In March 2020, competitor OfferUp announced they would be acquiring Letgo, with the acquisition being official on September 21, 2020.

== Growth ==
By September 2015, the company said its app had two million downloads and half a million product listings. Comscore said it was the second-fastest growing app in the U.S., in 2017. As of January 2018, the app had about 75 million downloads, compared to 30 million in August 2016. It had 200 million listings for secondhand goods and about three billion messages were exchanged between users. The company said it had monthly repeated visitors in the "tens of millions". In August 2018, the company reported the app had more than 100 million downloads and 400 million listings, up about 65% during the first eight months of 2018.

== Funding ==

The company raised US$100 million in 2015, one of the five largest first rounds of venture capital financing since 2008. Following a merger in May 2016 with Wallapop, a competitor with a reported valuation of about $570 million, the company raised an additional $100 million.

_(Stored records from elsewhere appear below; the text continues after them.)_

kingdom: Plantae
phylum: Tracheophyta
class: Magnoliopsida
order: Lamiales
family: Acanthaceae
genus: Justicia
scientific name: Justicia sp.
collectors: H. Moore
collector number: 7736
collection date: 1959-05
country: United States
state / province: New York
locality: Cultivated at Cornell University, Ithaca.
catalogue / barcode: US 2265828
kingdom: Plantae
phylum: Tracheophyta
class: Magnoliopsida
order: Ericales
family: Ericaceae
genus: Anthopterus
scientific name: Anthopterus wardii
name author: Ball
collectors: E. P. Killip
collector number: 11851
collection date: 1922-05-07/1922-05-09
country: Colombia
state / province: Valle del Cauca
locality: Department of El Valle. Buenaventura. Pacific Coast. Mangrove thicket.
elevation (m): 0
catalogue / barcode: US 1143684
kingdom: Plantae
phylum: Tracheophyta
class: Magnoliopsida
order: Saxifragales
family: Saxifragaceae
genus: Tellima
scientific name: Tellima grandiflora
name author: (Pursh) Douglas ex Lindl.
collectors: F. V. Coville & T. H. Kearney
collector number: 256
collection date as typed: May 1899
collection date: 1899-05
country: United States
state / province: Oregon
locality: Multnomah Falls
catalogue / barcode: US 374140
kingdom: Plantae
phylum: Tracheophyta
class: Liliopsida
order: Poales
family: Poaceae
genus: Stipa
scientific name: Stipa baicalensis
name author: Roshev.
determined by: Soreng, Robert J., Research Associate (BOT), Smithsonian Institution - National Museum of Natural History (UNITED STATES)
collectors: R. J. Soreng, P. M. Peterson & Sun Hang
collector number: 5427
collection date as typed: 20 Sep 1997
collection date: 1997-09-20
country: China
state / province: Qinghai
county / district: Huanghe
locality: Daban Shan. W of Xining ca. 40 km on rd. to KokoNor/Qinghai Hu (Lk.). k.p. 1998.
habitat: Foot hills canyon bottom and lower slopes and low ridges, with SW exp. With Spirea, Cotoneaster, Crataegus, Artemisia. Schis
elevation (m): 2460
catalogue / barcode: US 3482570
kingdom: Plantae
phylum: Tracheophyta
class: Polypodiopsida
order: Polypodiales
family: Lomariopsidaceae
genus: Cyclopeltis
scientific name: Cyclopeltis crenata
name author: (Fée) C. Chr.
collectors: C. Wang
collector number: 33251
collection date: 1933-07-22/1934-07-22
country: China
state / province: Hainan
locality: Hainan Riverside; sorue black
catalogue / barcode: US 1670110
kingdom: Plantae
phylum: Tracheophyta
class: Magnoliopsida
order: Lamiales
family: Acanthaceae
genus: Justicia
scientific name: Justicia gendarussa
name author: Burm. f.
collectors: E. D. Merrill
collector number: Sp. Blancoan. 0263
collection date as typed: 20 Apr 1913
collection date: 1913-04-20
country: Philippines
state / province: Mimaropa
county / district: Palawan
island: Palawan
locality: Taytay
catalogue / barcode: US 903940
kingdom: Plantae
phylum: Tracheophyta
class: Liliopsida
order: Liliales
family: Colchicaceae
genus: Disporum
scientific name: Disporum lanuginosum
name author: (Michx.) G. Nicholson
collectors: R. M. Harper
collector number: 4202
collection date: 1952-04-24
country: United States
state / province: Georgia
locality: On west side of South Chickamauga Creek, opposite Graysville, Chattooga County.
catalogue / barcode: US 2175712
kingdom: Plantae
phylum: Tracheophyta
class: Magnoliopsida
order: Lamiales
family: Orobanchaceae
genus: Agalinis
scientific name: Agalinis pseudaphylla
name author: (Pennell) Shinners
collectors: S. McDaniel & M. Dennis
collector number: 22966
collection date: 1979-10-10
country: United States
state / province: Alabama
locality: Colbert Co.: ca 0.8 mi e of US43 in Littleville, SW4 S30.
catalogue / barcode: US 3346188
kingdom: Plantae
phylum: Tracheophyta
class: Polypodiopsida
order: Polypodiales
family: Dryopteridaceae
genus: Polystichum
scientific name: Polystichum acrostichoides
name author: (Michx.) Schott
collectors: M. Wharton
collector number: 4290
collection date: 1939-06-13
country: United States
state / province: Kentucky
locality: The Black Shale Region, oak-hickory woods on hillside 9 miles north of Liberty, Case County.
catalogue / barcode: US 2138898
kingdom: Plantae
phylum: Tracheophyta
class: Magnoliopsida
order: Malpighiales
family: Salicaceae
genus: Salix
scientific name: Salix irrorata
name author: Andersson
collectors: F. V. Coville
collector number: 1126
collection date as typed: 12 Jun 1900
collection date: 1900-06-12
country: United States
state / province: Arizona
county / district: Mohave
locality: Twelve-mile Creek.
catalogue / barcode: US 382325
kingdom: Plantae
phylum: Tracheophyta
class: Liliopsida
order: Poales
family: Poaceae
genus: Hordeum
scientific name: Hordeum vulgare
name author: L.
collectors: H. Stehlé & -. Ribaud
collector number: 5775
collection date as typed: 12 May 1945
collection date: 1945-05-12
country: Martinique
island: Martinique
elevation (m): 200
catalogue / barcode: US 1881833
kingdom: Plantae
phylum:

As of September 2017 the company valuation was more than $1 billion. By that time, it had raised $375 million in total capital. In August 2018, it raised $500 million from Naspers.

== Product ==

The app and website facilitate buying and selling used goods. The marketplace, optimized primarily for smartphones, features large photos of products for sale. No log-in is required. Goods are displayed based on the geolocation closest to the buyer. The app is integrated with instant chat functionality.

In 2018, the company added video listings and image recognition that includes pricing suggestions. A housing section was also added.